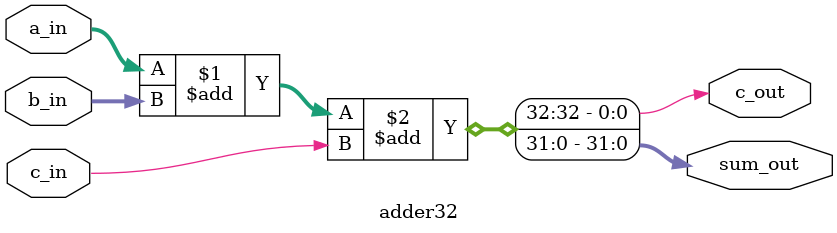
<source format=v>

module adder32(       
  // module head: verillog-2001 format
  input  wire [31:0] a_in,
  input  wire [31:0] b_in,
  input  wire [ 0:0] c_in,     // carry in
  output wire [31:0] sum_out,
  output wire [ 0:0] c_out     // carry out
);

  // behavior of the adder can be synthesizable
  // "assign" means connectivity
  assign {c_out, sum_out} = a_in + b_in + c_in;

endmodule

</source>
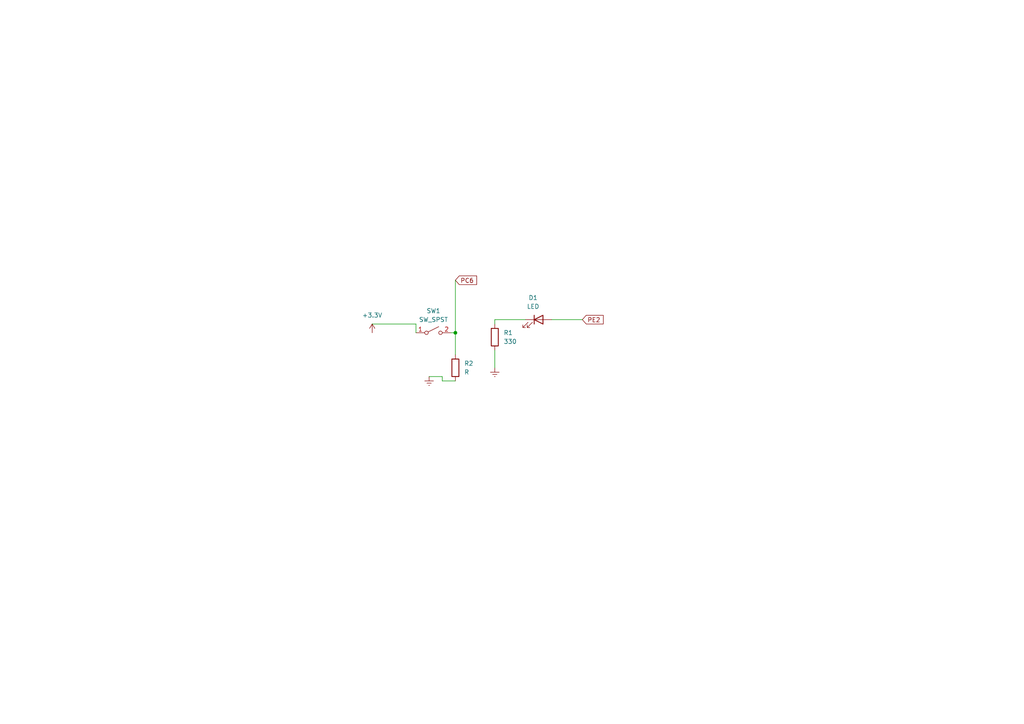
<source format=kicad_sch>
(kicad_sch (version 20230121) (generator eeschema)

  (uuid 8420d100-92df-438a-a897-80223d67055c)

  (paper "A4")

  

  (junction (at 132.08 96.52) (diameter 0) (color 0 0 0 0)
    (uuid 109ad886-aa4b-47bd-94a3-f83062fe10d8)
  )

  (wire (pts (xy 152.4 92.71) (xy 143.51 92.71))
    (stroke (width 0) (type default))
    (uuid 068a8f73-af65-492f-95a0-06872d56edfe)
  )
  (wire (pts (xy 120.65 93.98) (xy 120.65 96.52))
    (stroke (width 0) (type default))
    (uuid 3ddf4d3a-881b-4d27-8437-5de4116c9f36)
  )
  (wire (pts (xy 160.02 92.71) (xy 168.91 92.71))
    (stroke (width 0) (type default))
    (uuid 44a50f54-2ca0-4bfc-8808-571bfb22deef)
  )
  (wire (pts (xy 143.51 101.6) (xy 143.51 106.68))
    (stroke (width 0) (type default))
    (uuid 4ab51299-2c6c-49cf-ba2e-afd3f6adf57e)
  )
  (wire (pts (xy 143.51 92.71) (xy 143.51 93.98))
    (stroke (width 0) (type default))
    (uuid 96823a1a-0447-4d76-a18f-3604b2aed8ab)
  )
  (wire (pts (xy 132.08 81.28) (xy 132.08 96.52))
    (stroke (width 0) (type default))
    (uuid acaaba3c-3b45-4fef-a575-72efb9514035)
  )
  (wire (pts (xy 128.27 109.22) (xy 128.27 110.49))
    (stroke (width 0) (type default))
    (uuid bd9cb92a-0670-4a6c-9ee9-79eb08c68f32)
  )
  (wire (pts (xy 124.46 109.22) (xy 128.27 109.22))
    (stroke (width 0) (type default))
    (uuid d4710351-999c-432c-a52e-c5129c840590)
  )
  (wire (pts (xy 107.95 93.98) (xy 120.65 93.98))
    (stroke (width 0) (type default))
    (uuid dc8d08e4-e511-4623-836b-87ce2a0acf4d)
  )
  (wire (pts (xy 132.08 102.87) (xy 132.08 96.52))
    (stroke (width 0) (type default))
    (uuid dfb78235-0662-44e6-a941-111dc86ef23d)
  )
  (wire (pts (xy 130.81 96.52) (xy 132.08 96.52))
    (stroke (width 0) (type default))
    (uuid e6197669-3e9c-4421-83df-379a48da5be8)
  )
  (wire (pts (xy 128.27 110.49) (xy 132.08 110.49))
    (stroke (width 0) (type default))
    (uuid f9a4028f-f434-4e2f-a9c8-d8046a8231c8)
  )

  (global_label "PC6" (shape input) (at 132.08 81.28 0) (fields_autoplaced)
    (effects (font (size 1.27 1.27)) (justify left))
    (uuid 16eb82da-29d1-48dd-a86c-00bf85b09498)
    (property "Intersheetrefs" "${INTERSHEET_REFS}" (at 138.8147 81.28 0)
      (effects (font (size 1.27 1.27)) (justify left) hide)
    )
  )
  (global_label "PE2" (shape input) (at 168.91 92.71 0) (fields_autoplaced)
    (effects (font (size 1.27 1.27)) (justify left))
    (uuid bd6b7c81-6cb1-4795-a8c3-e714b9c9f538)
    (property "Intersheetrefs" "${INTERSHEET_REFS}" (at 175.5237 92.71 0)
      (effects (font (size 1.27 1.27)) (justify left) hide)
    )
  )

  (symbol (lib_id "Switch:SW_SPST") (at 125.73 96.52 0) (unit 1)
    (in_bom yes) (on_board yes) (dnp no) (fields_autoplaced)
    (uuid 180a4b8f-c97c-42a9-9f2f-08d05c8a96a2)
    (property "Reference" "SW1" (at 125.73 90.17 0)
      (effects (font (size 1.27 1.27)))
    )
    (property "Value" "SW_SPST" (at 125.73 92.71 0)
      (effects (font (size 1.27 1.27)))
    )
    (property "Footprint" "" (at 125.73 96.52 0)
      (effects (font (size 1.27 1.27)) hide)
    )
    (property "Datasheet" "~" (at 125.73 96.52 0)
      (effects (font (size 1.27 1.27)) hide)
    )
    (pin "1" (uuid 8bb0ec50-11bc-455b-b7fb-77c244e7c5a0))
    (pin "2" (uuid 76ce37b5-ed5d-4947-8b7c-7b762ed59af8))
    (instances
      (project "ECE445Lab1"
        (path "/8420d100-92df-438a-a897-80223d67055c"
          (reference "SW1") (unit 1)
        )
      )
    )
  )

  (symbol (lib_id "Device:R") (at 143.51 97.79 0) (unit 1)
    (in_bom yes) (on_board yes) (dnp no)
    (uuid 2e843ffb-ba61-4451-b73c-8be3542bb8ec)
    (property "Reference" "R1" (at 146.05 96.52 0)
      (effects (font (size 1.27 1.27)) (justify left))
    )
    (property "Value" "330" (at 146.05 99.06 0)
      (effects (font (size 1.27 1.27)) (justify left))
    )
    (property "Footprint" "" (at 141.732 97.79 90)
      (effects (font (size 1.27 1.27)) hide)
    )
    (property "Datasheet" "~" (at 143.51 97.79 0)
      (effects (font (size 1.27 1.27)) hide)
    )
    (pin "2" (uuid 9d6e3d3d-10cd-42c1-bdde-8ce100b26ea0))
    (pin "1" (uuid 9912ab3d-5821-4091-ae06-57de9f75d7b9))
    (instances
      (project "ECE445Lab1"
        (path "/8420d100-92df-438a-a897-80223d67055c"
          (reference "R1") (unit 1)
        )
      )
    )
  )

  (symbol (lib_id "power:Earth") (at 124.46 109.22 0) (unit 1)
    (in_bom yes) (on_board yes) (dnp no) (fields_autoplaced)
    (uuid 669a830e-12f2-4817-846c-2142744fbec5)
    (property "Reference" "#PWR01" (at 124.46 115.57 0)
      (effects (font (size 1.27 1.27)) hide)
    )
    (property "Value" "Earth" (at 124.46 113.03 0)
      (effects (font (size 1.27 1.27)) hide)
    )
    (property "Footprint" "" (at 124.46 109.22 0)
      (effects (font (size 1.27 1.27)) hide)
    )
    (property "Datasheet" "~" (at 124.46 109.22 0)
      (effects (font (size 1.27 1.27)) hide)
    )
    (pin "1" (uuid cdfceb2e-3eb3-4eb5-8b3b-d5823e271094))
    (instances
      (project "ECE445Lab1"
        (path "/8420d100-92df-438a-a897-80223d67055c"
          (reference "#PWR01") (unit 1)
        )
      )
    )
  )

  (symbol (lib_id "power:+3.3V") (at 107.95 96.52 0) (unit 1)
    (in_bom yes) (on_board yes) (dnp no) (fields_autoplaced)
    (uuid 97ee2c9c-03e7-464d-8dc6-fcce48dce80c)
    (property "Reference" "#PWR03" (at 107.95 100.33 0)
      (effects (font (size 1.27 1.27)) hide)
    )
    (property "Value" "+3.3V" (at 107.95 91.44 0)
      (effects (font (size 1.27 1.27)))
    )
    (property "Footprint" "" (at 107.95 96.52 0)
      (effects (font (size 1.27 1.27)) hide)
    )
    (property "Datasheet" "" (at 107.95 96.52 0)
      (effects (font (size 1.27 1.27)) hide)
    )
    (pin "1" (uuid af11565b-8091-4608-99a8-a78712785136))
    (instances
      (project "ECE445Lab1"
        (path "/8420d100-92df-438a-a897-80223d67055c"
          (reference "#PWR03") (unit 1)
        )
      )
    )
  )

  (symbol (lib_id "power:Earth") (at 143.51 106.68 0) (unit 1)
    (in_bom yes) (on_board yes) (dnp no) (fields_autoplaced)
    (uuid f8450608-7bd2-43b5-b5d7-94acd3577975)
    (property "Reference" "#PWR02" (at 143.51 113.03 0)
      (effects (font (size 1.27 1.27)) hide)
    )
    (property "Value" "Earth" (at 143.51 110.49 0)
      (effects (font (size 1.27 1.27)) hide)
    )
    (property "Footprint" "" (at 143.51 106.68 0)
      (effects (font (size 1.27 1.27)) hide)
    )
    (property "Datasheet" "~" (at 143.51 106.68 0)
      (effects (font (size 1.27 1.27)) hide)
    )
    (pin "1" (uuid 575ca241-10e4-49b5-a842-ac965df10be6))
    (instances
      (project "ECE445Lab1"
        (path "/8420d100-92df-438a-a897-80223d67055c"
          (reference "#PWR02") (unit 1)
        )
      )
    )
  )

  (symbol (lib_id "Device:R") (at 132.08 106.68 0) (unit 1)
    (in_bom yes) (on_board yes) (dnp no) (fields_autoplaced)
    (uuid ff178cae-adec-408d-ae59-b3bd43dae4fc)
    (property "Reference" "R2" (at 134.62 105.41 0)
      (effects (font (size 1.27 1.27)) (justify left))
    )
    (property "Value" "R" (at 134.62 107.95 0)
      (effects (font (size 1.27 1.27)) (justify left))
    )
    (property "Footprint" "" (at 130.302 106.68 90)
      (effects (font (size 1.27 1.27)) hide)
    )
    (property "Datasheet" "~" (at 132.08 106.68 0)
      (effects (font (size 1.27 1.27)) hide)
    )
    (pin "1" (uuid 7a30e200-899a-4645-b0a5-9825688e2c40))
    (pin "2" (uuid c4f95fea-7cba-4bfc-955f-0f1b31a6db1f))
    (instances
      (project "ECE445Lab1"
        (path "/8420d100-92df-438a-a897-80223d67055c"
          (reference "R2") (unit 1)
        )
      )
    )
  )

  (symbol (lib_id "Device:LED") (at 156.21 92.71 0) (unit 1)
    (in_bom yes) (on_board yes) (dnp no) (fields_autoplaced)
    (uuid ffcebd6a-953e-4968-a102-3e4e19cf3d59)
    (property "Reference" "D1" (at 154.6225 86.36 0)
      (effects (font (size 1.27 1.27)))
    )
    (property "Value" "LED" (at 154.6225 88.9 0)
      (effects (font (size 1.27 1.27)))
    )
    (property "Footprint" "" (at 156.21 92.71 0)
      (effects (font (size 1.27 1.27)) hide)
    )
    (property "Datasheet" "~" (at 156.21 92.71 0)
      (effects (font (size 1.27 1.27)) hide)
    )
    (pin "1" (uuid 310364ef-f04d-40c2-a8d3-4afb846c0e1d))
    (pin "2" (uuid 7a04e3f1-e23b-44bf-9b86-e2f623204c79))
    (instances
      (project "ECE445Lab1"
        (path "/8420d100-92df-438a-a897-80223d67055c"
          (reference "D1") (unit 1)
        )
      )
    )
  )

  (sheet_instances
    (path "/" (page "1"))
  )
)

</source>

*Task to carry out*: Exact repetition required: repeat the first line of the listing above, the line containing "can be synthesizable", and every line between, leaving out pictures.

*Answer area*:
<source format=v>

module adder32(       
  // module head: verillog-2001 format
  input  wire [31:0] a_in,
  input  wire [31:0] b_in,
  input  wire [ 0:0] c_in,     // carry in
  output wire [31:0] sum_out,
  output wire [ 0:0] c_out     // carry out
);

  // behavior of the adder can be synthesizable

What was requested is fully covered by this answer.